If one of these women had made a stink the first time she was harassed, if she had brought that case to court, she probably would have received some sort of financial settlement, but her career would be over. She would not have climbed high enough on the corporate ladder to make the huge difference in corporate ethics that she did.

In order to make a difference in corporate ethics significant enough to be worth losing your career, you should aim to make a difference at the top. Most people who are at the beginning of their careers will not have the ability to make that difference. All you potential whistle-blowers in the whippersnapper ranks, think twice about sacrificing your career in the name of corporate ethics.
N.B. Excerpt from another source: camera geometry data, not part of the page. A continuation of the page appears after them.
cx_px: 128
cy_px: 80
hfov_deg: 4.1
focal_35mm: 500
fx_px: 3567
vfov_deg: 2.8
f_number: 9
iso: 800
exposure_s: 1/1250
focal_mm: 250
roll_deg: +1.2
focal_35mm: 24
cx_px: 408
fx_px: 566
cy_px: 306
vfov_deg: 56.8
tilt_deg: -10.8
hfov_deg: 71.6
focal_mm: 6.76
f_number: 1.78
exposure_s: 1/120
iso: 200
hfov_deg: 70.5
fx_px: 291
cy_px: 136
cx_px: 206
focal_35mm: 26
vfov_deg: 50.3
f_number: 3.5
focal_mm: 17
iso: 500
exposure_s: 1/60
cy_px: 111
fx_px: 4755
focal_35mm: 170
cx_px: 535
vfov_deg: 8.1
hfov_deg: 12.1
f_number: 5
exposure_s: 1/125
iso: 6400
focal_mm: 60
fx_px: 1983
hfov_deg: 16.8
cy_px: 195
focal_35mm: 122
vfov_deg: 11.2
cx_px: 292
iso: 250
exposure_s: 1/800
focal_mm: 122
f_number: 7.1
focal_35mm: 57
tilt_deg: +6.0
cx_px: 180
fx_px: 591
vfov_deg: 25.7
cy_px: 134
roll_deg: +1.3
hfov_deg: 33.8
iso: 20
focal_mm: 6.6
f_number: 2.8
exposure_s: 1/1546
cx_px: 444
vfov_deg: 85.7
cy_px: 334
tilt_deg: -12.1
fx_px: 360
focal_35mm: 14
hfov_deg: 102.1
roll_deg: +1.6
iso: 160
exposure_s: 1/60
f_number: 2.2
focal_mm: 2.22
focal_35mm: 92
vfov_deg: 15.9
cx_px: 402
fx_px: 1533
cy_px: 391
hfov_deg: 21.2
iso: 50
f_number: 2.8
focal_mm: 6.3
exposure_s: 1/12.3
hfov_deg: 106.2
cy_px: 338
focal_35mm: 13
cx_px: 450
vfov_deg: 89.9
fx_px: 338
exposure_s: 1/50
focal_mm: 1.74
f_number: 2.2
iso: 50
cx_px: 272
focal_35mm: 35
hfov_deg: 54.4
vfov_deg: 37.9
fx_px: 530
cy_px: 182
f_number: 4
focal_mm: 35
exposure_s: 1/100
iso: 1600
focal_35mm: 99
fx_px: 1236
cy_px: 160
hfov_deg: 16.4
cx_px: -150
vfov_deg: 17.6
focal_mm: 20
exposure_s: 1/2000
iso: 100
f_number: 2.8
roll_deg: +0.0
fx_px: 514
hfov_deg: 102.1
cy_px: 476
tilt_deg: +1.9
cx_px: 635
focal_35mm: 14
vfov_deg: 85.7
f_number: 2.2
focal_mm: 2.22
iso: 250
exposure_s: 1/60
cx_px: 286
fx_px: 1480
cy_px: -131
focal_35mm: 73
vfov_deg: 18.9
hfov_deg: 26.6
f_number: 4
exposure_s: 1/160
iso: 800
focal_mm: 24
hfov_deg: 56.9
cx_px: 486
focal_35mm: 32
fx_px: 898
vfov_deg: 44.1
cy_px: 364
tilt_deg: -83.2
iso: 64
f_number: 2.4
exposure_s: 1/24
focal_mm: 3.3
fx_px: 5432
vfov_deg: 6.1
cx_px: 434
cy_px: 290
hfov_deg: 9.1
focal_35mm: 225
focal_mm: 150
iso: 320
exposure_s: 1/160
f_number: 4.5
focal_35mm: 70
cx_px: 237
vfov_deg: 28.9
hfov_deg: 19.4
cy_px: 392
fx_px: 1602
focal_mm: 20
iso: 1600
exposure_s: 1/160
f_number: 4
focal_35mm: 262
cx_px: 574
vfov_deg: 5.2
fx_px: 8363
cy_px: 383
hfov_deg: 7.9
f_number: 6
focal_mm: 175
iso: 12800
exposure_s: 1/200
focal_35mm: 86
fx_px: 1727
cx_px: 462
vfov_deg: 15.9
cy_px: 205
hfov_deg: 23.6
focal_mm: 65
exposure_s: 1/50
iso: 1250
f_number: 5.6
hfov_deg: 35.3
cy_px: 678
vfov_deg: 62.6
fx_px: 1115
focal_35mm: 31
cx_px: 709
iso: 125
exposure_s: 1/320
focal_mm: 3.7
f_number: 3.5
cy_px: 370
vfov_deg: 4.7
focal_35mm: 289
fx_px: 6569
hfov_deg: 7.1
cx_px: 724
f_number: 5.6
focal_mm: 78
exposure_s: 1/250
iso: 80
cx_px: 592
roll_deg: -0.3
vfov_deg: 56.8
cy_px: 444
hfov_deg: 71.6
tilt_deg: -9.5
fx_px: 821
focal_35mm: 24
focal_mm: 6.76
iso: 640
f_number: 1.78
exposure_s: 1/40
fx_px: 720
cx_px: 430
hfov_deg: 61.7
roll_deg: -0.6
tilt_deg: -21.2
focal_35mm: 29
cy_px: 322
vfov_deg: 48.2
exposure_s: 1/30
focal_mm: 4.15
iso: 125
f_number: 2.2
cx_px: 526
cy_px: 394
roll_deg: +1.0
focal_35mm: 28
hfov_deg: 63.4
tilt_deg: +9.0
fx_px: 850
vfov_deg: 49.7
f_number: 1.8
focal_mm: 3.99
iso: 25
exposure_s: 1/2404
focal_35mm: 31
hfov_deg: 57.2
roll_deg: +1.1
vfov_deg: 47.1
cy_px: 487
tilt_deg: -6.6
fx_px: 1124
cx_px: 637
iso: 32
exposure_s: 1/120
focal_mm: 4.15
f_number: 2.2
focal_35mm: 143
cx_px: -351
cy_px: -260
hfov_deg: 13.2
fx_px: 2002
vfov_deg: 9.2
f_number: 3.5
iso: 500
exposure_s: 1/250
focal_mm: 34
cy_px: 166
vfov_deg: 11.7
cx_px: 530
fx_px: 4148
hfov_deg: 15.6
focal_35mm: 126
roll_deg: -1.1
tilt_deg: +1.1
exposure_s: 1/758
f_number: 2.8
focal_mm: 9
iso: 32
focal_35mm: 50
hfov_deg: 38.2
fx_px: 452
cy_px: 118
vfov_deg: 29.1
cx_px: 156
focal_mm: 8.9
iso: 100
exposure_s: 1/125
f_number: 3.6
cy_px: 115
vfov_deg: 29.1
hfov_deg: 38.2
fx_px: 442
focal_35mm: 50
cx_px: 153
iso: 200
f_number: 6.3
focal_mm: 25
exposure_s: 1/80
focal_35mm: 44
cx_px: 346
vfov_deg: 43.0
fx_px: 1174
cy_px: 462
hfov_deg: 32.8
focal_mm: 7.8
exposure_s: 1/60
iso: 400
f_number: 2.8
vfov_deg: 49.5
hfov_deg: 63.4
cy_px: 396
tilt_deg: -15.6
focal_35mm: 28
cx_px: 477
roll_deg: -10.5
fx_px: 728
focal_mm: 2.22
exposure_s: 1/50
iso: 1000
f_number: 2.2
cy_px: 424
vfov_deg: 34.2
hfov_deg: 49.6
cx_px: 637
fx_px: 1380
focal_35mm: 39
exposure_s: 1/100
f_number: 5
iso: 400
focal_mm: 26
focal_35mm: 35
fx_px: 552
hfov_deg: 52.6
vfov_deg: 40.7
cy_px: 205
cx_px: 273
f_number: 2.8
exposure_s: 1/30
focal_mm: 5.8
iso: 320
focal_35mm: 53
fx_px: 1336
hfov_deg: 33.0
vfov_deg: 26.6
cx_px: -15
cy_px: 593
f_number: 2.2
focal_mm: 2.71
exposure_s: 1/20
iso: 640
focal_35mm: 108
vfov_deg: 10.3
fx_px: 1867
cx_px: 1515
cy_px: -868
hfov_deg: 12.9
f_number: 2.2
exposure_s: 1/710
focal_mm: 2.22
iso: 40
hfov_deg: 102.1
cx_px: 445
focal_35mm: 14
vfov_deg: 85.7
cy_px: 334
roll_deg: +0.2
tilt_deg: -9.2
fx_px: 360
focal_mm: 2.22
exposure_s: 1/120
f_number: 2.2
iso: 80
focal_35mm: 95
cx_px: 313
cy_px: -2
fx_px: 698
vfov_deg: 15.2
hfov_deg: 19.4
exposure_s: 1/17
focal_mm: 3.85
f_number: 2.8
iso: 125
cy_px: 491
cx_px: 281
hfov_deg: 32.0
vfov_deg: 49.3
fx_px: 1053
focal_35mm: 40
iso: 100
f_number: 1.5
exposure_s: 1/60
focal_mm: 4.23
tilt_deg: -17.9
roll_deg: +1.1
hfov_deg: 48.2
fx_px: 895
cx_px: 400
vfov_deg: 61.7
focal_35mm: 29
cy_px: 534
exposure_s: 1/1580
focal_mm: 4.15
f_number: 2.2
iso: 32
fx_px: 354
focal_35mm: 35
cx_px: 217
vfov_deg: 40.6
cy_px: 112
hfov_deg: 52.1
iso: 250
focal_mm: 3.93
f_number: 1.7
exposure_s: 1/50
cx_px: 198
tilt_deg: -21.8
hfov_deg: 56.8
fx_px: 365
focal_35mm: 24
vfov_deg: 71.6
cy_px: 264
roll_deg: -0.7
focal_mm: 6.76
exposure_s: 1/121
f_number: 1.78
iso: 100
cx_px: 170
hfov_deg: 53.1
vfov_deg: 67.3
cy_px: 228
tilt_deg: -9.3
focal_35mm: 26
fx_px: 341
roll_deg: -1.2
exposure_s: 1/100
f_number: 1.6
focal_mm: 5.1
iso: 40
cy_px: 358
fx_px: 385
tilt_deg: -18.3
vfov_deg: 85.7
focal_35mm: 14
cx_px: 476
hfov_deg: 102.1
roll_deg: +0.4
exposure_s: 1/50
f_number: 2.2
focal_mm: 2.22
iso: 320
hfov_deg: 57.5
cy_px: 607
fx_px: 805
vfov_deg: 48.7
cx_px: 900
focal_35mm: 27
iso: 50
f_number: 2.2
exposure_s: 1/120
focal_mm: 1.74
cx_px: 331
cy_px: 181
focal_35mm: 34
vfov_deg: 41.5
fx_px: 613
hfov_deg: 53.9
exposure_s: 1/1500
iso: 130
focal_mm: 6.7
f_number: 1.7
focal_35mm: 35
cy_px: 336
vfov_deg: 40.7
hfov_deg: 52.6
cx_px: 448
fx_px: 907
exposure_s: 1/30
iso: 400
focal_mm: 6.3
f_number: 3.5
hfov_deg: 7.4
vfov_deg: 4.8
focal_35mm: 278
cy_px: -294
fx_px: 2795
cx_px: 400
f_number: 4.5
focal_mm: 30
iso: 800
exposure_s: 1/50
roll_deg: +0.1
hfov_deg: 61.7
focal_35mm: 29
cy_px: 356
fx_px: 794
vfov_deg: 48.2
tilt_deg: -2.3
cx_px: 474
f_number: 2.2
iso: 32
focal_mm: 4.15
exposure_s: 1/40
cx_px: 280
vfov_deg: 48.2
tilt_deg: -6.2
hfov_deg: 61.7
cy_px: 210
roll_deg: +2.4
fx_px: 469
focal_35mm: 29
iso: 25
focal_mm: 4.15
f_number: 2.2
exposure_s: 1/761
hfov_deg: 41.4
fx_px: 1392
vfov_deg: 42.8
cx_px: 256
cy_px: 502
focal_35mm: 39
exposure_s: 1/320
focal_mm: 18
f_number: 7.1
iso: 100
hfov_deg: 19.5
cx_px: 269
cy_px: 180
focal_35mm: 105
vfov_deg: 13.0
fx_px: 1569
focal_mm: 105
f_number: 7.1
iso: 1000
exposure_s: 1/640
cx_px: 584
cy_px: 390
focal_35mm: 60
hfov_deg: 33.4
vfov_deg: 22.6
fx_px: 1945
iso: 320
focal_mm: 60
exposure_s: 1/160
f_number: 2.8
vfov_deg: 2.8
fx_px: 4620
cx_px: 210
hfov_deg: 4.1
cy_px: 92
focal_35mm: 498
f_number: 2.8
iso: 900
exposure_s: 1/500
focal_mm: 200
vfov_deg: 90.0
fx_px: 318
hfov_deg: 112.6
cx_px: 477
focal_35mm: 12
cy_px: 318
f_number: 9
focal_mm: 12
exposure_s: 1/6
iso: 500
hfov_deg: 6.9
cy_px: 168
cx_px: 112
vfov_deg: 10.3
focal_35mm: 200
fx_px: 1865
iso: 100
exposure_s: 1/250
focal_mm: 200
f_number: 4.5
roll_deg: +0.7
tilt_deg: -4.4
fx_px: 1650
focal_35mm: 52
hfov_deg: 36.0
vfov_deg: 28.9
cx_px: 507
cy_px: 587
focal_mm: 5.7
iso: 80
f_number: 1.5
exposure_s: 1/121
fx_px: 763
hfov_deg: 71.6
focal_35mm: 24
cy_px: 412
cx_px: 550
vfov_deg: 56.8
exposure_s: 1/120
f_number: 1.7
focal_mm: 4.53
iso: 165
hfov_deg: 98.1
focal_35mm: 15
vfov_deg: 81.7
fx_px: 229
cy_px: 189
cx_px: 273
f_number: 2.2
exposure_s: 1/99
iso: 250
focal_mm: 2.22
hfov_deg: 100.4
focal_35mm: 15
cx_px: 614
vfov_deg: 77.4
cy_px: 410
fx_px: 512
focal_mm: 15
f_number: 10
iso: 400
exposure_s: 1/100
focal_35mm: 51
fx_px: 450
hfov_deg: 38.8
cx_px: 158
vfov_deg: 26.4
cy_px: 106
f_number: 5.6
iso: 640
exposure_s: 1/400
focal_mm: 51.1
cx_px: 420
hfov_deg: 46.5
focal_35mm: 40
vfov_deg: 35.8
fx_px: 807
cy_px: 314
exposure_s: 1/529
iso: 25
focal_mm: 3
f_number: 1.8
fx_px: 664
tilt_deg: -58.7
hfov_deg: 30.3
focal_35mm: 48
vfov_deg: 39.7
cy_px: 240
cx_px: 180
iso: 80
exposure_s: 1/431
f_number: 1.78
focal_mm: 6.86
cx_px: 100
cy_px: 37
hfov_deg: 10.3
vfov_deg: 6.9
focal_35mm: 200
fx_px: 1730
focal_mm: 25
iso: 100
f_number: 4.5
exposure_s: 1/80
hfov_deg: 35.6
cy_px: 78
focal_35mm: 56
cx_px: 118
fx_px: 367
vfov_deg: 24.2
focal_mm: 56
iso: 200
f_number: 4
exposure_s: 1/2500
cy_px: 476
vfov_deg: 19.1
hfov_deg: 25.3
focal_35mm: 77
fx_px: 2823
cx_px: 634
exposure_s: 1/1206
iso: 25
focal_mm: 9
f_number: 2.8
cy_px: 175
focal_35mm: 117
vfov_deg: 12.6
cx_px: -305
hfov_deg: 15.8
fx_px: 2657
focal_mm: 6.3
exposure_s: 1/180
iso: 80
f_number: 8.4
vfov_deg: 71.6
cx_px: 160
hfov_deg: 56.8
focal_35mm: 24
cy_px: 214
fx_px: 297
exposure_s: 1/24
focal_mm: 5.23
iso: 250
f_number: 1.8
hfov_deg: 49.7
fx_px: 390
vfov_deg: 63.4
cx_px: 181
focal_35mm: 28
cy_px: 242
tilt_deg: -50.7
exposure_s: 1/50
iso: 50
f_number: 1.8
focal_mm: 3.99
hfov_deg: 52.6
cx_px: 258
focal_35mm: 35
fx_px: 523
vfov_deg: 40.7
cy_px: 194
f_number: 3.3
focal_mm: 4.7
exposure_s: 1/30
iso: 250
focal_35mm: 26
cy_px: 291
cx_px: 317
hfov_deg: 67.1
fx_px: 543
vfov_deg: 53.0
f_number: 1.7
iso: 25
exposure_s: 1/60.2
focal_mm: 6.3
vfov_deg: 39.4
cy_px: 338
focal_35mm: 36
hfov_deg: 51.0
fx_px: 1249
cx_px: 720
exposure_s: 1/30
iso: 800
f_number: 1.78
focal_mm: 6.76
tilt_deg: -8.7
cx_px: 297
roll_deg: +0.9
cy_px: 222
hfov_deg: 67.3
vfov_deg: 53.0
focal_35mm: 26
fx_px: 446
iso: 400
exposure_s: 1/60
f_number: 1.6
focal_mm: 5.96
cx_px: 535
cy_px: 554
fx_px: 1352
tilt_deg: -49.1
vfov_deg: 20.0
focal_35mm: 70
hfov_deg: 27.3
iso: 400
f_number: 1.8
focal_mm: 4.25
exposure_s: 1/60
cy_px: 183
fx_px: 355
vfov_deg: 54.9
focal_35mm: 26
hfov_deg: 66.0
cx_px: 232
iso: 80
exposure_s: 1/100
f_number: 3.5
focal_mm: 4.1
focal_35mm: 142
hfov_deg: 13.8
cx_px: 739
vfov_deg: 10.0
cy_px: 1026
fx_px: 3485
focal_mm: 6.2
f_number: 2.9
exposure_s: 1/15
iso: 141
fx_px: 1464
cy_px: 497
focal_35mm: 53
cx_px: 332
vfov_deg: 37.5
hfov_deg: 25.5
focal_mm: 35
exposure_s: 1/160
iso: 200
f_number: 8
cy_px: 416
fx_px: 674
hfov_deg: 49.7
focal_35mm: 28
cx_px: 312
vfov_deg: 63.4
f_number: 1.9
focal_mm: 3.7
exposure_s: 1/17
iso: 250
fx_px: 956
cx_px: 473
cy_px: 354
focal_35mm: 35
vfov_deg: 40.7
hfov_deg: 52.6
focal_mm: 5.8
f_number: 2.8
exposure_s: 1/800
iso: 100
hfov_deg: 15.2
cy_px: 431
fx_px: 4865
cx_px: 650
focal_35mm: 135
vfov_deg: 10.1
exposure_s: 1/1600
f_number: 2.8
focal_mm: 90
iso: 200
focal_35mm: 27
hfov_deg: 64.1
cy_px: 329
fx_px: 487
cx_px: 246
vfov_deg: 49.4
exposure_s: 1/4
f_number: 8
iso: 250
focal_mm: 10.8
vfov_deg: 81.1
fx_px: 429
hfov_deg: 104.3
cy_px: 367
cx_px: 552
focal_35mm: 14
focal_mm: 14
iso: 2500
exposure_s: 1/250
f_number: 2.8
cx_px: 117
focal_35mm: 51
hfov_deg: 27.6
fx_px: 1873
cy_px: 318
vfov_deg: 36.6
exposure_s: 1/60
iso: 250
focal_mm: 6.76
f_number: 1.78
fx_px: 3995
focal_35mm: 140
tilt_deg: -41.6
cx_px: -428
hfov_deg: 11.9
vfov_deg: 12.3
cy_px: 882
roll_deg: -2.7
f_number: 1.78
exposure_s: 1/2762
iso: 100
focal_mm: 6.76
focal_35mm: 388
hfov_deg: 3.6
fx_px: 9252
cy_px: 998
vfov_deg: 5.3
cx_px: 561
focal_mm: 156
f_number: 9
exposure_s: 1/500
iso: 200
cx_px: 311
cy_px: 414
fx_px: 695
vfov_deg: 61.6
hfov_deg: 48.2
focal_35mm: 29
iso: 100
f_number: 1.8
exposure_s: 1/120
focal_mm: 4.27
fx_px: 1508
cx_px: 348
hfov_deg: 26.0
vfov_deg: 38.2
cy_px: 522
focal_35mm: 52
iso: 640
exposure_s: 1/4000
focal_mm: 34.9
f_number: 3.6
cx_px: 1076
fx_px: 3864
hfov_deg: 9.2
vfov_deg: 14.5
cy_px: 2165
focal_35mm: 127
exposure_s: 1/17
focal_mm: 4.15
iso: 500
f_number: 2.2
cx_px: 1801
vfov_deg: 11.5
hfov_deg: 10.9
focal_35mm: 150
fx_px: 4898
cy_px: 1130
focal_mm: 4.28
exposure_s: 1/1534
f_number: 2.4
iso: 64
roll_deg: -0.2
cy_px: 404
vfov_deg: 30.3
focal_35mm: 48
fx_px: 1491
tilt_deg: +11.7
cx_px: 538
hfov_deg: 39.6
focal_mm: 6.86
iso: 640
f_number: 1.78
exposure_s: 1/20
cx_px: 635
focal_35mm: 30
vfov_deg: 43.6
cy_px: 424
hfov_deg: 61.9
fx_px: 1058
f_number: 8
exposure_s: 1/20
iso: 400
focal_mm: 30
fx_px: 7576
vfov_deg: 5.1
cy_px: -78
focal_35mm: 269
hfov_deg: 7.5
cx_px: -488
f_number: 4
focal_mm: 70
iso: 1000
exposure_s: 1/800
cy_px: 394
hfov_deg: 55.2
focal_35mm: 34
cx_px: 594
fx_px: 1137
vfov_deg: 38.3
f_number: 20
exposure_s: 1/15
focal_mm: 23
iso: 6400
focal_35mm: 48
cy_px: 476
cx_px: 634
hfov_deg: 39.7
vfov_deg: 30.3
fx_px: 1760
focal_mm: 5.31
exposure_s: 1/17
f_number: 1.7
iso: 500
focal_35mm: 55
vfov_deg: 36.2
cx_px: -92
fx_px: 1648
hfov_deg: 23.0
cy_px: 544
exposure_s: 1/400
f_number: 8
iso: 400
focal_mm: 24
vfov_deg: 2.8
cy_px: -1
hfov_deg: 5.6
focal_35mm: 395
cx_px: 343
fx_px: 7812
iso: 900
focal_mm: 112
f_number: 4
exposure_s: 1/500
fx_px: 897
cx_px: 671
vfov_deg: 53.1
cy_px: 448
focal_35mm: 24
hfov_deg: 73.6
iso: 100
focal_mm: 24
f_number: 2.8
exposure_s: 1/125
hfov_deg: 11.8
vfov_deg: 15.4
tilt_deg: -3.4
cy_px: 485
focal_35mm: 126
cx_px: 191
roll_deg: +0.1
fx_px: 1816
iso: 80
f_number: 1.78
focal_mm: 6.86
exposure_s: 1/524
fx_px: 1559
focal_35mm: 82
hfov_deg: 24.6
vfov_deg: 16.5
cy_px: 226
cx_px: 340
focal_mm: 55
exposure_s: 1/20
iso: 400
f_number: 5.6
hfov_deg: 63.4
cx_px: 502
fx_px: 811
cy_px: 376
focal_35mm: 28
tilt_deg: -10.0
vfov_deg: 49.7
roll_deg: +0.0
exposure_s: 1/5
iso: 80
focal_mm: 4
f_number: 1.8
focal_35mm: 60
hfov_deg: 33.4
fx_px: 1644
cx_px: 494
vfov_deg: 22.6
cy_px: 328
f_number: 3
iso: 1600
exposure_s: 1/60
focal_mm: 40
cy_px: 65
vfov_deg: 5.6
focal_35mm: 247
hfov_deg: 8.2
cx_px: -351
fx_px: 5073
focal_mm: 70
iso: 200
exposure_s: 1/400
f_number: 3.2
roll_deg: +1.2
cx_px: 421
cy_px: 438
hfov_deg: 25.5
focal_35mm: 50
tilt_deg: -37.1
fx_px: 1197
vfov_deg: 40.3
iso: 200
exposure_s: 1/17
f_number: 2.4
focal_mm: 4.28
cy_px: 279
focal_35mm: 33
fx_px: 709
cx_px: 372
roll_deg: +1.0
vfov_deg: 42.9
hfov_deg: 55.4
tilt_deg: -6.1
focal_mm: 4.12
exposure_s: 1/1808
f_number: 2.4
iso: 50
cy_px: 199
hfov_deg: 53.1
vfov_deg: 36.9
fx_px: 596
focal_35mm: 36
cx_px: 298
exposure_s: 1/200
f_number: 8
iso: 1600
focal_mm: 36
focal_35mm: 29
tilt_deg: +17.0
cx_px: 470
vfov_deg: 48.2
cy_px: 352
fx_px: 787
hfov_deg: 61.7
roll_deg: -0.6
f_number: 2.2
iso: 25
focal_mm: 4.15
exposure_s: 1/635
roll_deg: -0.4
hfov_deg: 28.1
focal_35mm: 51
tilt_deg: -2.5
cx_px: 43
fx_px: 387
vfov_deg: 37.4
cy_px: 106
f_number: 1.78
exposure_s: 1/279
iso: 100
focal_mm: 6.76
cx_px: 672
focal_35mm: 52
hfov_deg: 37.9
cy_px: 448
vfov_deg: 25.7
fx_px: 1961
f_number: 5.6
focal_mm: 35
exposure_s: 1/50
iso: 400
You can't be a whistle-blower each time your morality is offended: You'd never be able to hold a job. So wait until the moral aberration is huge. And huge is relative, so know what sort of aberrations are out there so you can compare. (Reading assignment: "Tales from the Boom Boom Room" for extreme examples of sexual harassment and discrimination.) For the most part, our experiences are not extreme, and they should be dealt with through normal, company means -- no need for whistle-blowing.

Some times you will report questionable behavior to human resources and nothing will change. Stay focused. You will need to put up with a lot of morally questionable behavior at work in order to climb the ladder to a high enough point where you can make a difference. If you don't make it up the ladder, you will squander your power to make change by making small stinks about small issues that will get no attention from people in power.

For some of you, there will come a time when you do have a case against your company. You should call the Government Accountability Project. This nonprofit group counsels whistle-blowers before they toot, and represents them after they get fired.

Until then, hunker down. Report abuse to someone within your chain of command. And don't anger people so much that you undermine your ability to get real power to make change. Save your moral high ground until you get to high ranks.